Selection
-----

RCMP employees' sex-harassment suit against force certified as class action
Judge found a class action is preferable to forcing victims to press claims on their own
A proposed agreement to compensate women who endured sexual harassment as employees of the RCMP has passed a key hurdle, with a Federal Court judge agreeing two lawsuits against the police force can proceed as a class action.
In certifying the class action, Judge Ann Marie McDonald said she was satisfied the women have shown they have reasonable grounds to press their lawsuit.
- RCMP to face new class-action harassment suit
McDonald also approved the proposed definition of class members — essentially all women who work for, or did work for, the RCMP starting in 1974.
While individual claims will have to be assessed, McDonald found that a class action is preferable to forcing victims to press claims on their own.
"Based upon the information provided by the RCMP, there may be as many as 20,000 females who qualify as primary class members," the judge said in her written decision. "Individual actions would be inefficient and uneconomic."
Search for other victims begins
Former RCMP officers Janet Merlo and Linda Davidson, both of whom say they suffered gender-based discrimination and harassment, are appropriate as representative plaintiffs, the ruling states.

-----

Extracted records
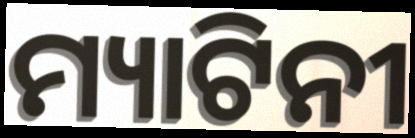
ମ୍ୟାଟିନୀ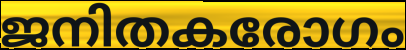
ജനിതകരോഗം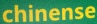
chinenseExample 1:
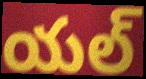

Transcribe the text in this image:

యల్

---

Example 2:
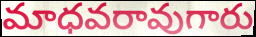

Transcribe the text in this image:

-----

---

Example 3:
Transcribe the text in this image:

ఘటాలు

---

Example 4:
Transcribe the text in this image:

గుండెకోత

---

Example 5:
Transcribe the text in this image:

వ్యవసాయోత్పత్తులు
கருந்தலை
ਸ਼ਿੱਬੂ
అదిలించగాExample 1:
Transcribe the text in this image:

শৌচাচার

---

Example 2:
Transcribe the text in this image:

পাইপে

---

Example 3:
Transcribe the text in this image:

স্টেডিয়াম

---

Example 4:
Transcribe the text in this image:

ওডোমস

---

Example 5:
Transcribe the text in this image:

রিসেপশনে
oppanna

-----

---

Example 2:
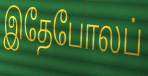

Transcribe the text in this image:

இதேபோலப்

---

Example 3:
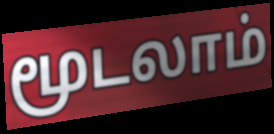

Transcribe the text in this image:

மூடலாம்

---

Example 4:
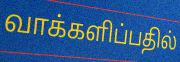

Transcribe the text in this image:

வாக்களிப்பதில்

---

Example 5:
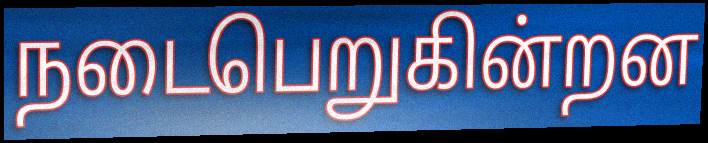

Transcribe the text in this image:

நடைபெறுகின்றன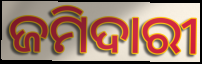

-----

Work required
Print the article about the RCMP harassment class action in full, word for word. This material comes from a different source.

Solved exercise
RCMP employees' sex-harassment suit against force certified as class action
Judge found a class action is preferable to forcing victims to press claims on their own
A proposed agreement to compensate women who endured sexual harassment as employees of the RCMP has passed a key hurdle, with a Federal Court judge agreeing two lawsuits against the police force can proceed as a class action.
In certifying the class action, Judge Ann Marie McDonald said she was satisfied the women have shown they have reasonable grounds to press their lawsuit.
- RCMP to face new class-action harassment suit
McDonald also approved the proposed definition of class members — essentially all women who work for, or did work for, the RCMP starting in 1974.
While individual claims will have to be assessed, McDonald found that a class action is preferable to forcing victims to press claims on their own.
"Based upon the information provided by the RCMP, there may be as many as 20,000 females who qualify as primary class members," the judge said in her written decision. "Individual actions would be inefficient and uneconomic."
Search for other victims begins
Former RCMP officers Janet Merlo and Linda Davidson, both of whom say they suffered gender-based discrimination and harassment, are appropriate as representative plaintiffs, the ruling states.